Waar ik het verder over ga hebben, in delen, want ik kan pas schrijven als ik voel, is het gemis van mijn gezondheid zoals die was, en het was al niet veel. De chronische aandoeningen blijven aan me hangen als kleefdistels, het verschil is dat ik ze niet kan verwijderen. Ik moet het ermee doen. En alles waar ik al last van had is verergerd sinds ik long Covid heb en vooral sinds ik een tweede besmetting opliep. Ik heb veel meer pijn, ben constant uitgeput en zelfs een wandelingetje zit er niet meer in. Een rondje plein kan nog, maar alleen achter de rollator. Dan hijg ik alsof ik op de top van de Mount Everest sta en het piept bovendien. Soms weet ik niet of ik Foekje hoor mieuwen of mezelf hoor piepen. Dan houd ik mijn adem in om af te wachten of ik Foekje nog hoor. Meestal niet, ik was het toch zelf. Gelukkig zijn er wandelende wielen als een rollator en na de nieuwe heupen en knieën had ik daar geen problemen mee maar nu voelt het anders. Het voelt definitief en het maakt dat ik niet zomaar ergens heen kan rijden voor een wandelingetje, dan zou ik de rollator zelf in de auto moeten zetten en dat gaat niet. Mijn spieren zijn ook niet meer wat ze geweest zijn. Dat brengt me op thema drie: vervoer.

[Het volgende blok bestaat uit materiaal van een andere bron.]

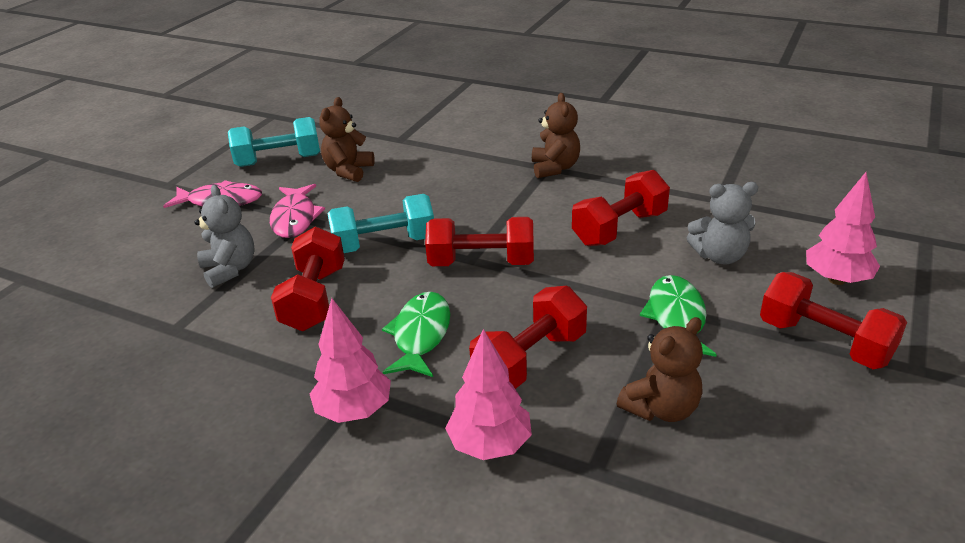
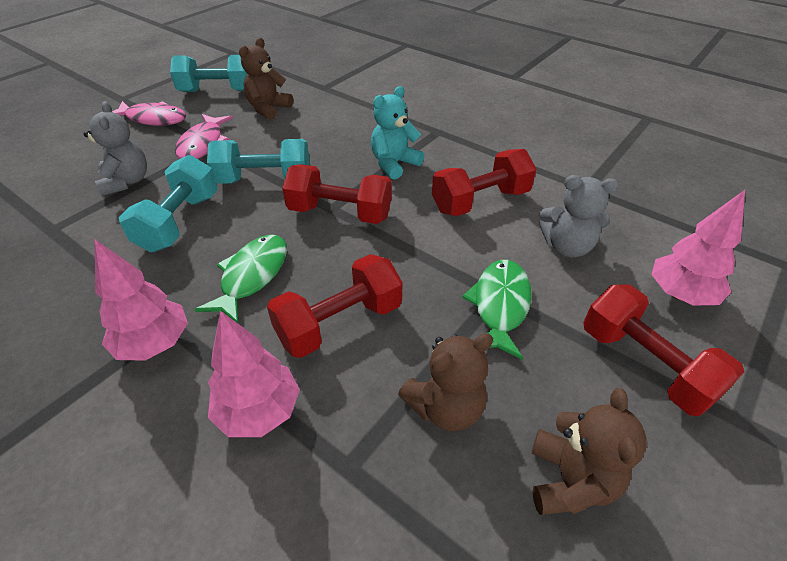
camera: 10 degrees right, 10 degrees up
(314, 299) = (179, 222): red dumbbell -> turquoise dumbbell
(515, 207) = (394, 164): none -> turquoise teddy bear
(555, 168) = (445, 133): brown teddy bear -> brown teddy bear (570, 480)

Vervoer geeft je vrijheid en o, wat mis ik die! Even op de fiets naar de stad of een ommetje of gewoon een lekker eind fietsen! Er is helaas niks gewoons meer aan. Ik ben bang om te vallen en de elektrische fiets die te weinig is gebruikt, vertrekt binnenkort via Marktplaats. De auto staat grotendeels werkeloos naast huis, ik gebruik hem voor kleine stukjes als ik weet dat ik bij aankomst bijna voor de deur kan uitstappen. Er is keuze genoeg aan alternatief vervoer, dat weet ik, maar eerst moet ik accepteren dat ik niet meer op elk willekeurig moment kan zeggen: kom, ik ga maar eens naar die en die of dat en dat. Het punt daarbij is dat die en die of dat en dat prikkels opleveren en ik moet wel heelhuids thuis kunnen komen. Het is rouw om wat je niet meer kunt en vooral omdat alles zo snel slechter gaat op alle fronten. Het helpt me enorm om er iets positiefs tegenover te kunnen zetten: ooit neem ik de taxi (of iets dergelijks) naar Leeuwarden en dan ga ik daar op de laatste vrijdag van de maand gezellig naar de FreMiBu van de Friese schrijvers. Eerst eens een uurtje, want prikkels en gezellig, maar misschien later langer, als ik weer aan mensen wen. Want o, wat mis ik andere mensen!
Punt vier: wonen. Ik kan hier niet blijven wonen, het huis is te groot, we hebben er met drie grote kinderen in gewoond zonder dat een van hen ooit dacht dat het wel wat krapjes was thuis. Dat was het niet en dat is het nog niet. En nadat ik er tegenaan heb gehikt ben ik nu zo ver dat ik naar seniorenappartementen kijk en ze bezoek, in Leeuwarden waar de kinderen wonen. De seniorenflats zitten niet op me te wachten want ouderen zijn er bij de vleet. Iedereen verstopt dat natuurlijk liever in zijn brein, want ons is jaren aangepraat dat we langer thuis moeten blijven wat qua vrijheid een groot goed is, maar als je zelf nergens heen kunt en mensen zien je niet meer dan word je vergeten. Als ik dood ben vind ik dat best, maar ik leef, al is het op halve kracht, en mijn hoofd is nog uitstekend. Dat wil ik graag zo houden en daar heb ik andere mensen bij nodig. Maar gedoseerd en niet meteen in kuddes. Al lijkt me dat beregezellig!
Punt vijf ten slotte: Leven! Als ik al het overbodige overboord heb gegooid, geen ballast meer, geaccepteerd heb dat het is zoals het is, misschien kan ik dan nog een leven opbouwen. Hopelijk zelfs weer schrijven! Ik kijk er naar uit.
Ik wens jullie allemaal een heerlijke, ontspannen vakantie toe, groet verre oorden of fijne fietsvakanties van me, want ooit doe ik weer mee.